An Islam-Bashing Bridge Too Far? Not for Pamela Geller
But Geller is made of tougher stuff. “I love these Marines,” she writes. “Perhaps this is the infidel interpretation of the Islamic ritual of washing and preparing the body for burial.”
Geller’s star has dimmed considerably since Sept. 11, 2010, when she and Dutch Muslim-bashing politician Geerts Wilders headlined at a rally against the so-called Ground Zero Mosque in lower Manhattan. Just as Timothy McVeigh and his co-conspirators set back the antigovernment “Patriot” movement by effectively putting some of its words into practice, Geller, her close ally Robert Spencer and many of their Islamophobic colleagues were deeply embarrassed last summer when the Norwegian mass murderer Anders Behring Breivik quoted them approvingly in his anti-Islamic manifesto. (Last July, Breivik killed 77 people, most of them teenagers, who he thought were helping promote Muslim immigration.) The sales of her latest book Stop the Islamization of America: A Practical Guide to the Resistance have been lackluster.
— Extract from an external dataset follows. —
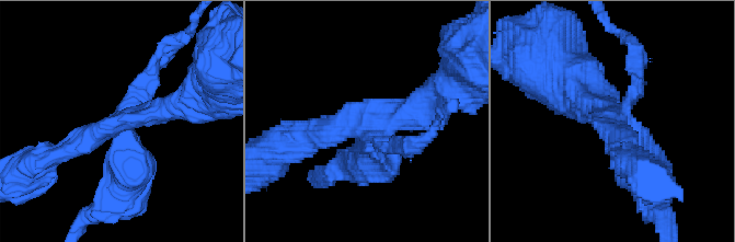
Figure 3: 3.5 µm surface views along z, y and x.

In October, two hotels, one in Sugarland, Texas and one in Nashville, Tenn., cancelled events at which she was a featured speaker.
Geller, of course, blames jihad, the forces of “political correctness,” and the liberal media for conspiring to silence her. “Truth,” she says, “is the New Hate Speech.”
Or maybe the problem is that her hate speech (and if chortling about the desecration of dead bodies doesn’t qualify, it’s hard to think of what does) so clearly reveals the ugly truth about what she really believes.